Because heaven is too abstract a concept for an alchemist and because heaven is extracted from the sky. Which, being too far away, is extracted from the earth. We can say that they are double. One mirrors the other.
For a modern physicist, could this concept of “doubling” have to do with an induction of frequencies?
Basically, everything that exists has a wave frequency. We can say that everything is a wave frequency. The ancient alchemists called it “journey”.
If it is true that doublings result only in an analogy of the original, can we finally speak of transmutation?
Small changes lead to the original no longer being recognized from the final “copies”. In alchemical works, we speak of transmutations, and these are not immediate phenomena.
30 3 Is it true that for the ancients the seed was a tiny copy of the formed individual?
True. The ancients believed that the biological father deposited an invisible miniature individual in the woman’s womb, which would develop if inserted into a culture medium, called “mother”. If this idea was a biological superstition, it had instead its validity in the mathematical field. Thus, alchemically, the father represents an element that, although indispensable for the offspring, is invisible and destined to always have to be “amplified”. This practice was the considered as the release of the alchemical “seed”, which, at least in theory, should be an infinitesimal double of something.
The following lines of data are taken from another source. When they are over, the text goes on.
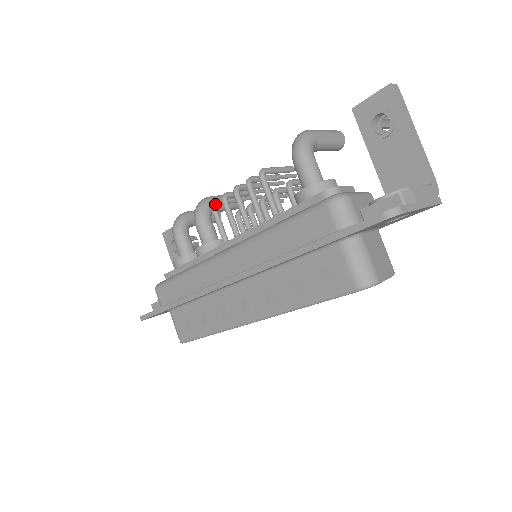
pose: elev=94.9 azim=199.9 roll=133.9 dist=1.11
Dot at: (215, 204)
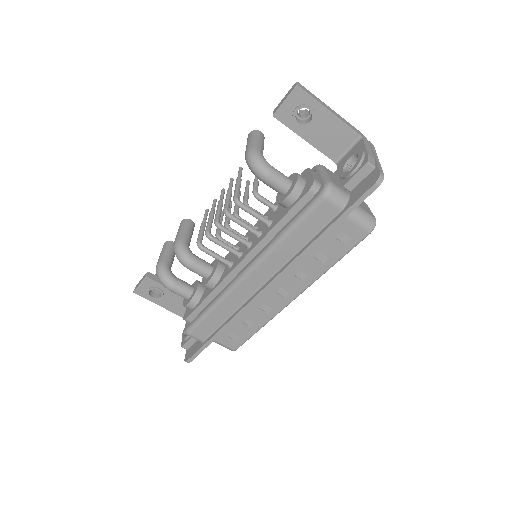
Dot at: (202, 245)
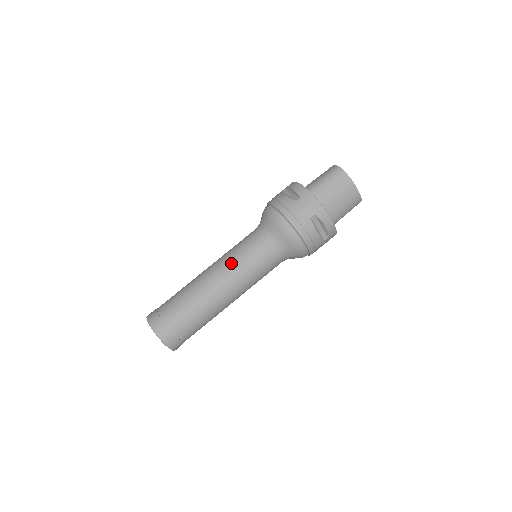
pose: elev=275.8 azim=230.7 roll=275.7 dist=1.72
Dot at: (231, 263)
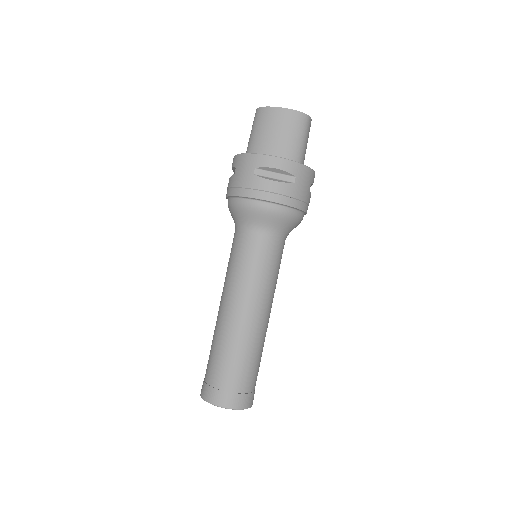
Dot at: (227, 281)
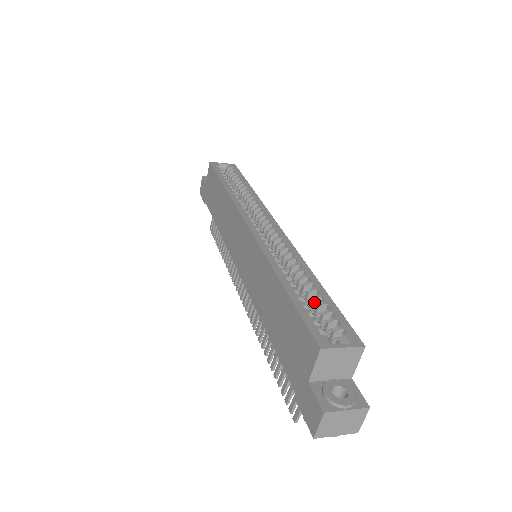
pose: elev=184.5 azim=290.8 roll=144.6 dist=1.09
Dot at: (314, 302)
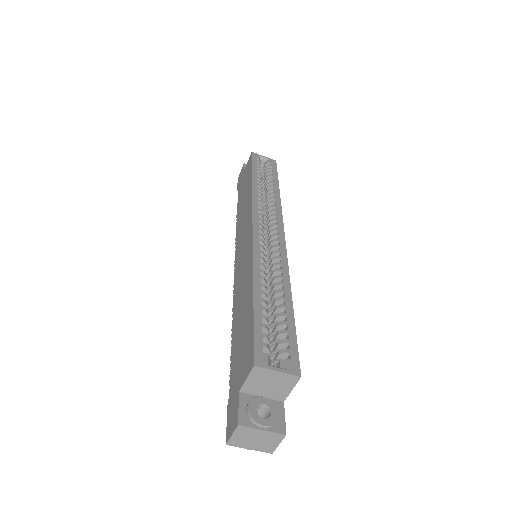
Dot at: (277, 318)
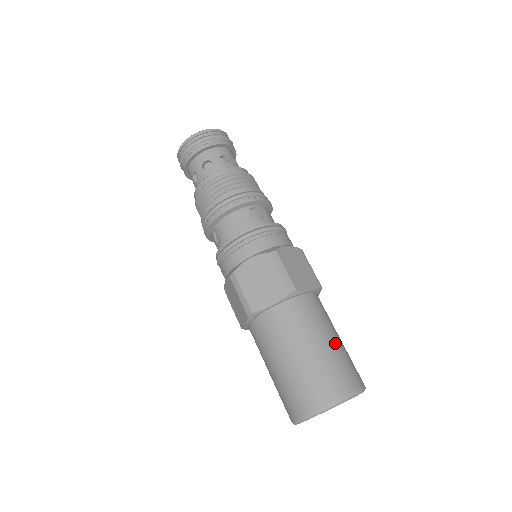
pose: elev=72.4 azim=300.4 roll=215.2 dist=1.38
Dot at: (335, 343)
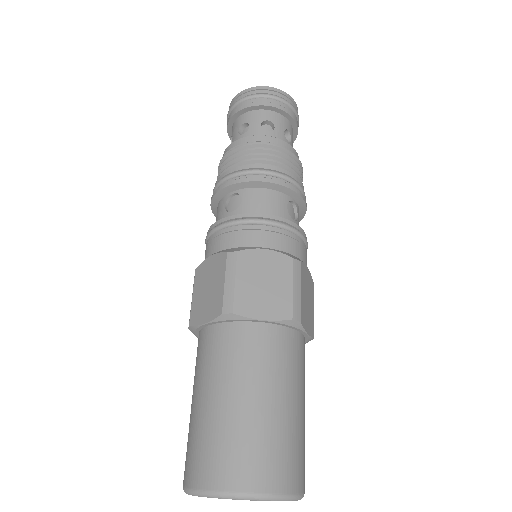
Dot at: (303, 415)
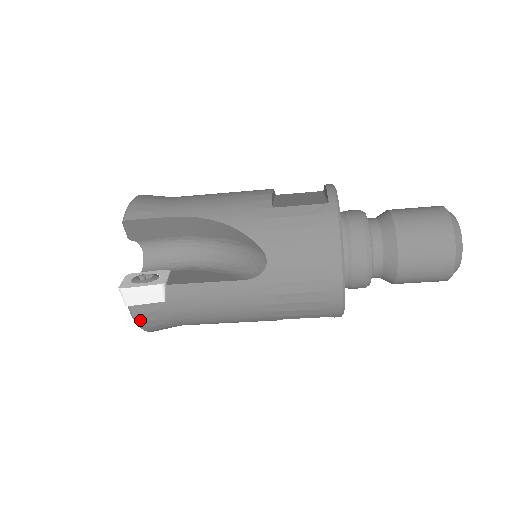
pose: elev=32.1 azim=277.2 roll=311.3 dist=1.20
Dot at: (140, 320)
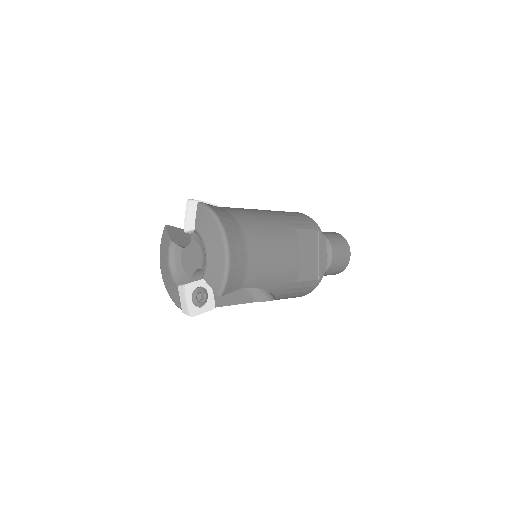
Dot at: occluded
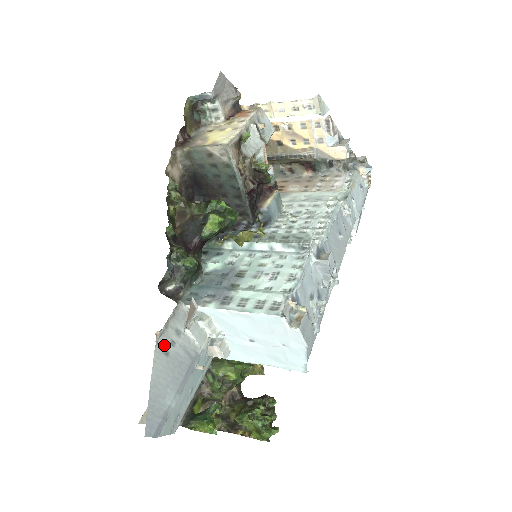
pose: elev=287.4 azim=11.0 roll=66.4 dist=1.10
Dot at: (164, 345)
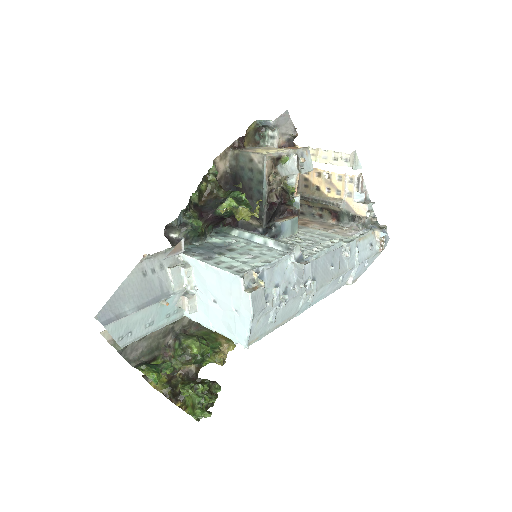
Dot at: (146, 267)
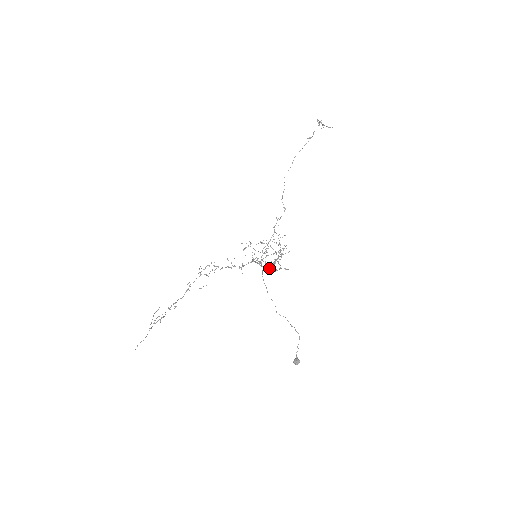
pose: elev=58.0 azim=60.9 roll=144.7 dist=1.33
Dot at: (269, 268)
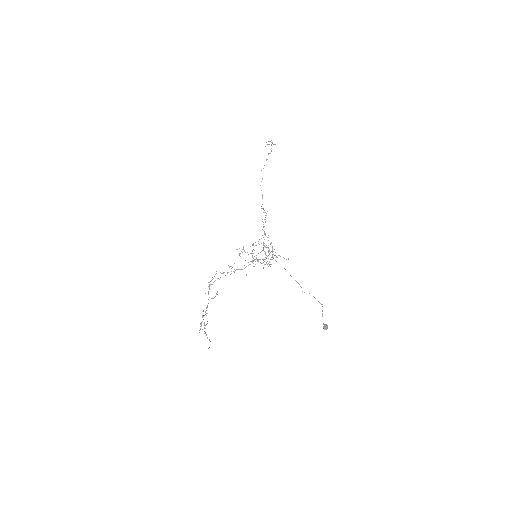
Dot at: (267, 264)
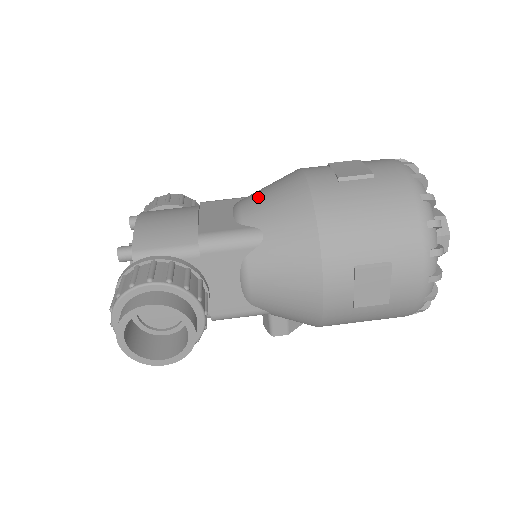
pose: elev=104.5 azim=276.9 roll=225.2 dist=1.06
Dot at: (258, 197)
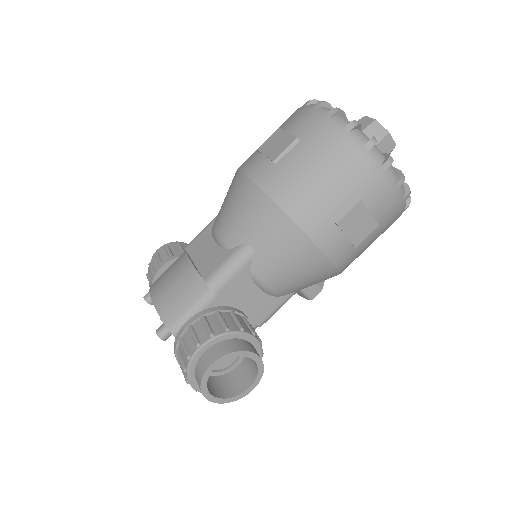
Dot at: (225, 218)
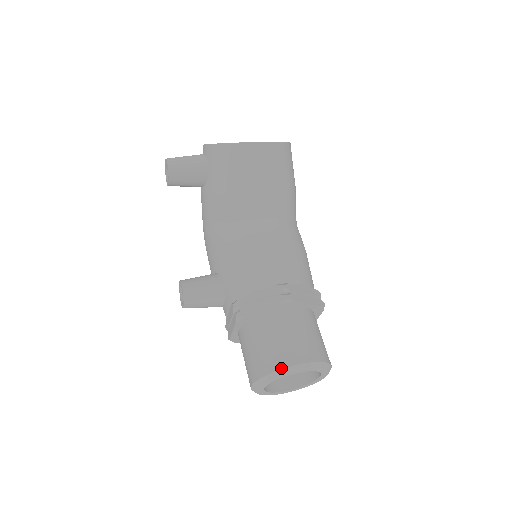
34 Is it true that the idea that the alchemical seed was in the salts led to the extreme idea that it was possible to make an individual reborn from his ashes?
In general, for alchemists, everything that grows is nothing but an expansion of the form already found in the mineral, vegetable and animal seed. Ashes are ultimately a salt, and alchemists know how to extract the spirit of life and the soul. This tautology, attributed to Paracelsus, was often used to refute the alchemical ideas of the resurrection of a mixed mineral from its ashes or salts. See also Palingenesis, Seeds in the Wind.
35 Could the “seed” metaphorically represent the point of contact between one link in the alchemical chain and another?
If abstract and conjectural thinking can easily affirm the concept of alchemical “seed” as the point of contact between one link in the alchemical chain and another, more difficult to translate into technical laboratory language. However, accepting the fact that both the word “seed” and “chain link” are only symbolic conventions, we must recognize that the metaphor is suitable for correct developments.
36 Have alchemists, who treat their seeds as if they were analogous to plant seeds, ever heard of the “sound” seeds of the Genesis of all over the world?
Surely alchemists had heard of it, but they had no idea how their plant-like seeds could compare to the sonic seeds of Genesis if most of them had never gotten around to the Philosophical Egg. See Third Work and Alchemy Resounds.
37 Conversely, were it ever revealed to the ancients, who treated their seeds as if they were analogous to “divine voices”, that this divine seed had been blown into us through the nose?
The ancients had already developed the theory that sounds and winds had the same origin. But perhaps they did not dare to compare the divine voice to an ordinary wind.
38 Why is there no seed more alchemical than the grain of wheat?
Once enclosed in the earth, the wheat in its aspect of seed/grain is subjected to a multiplicity of transmutations until it has completed its work. But, to crown it all, it returns the primitive seed.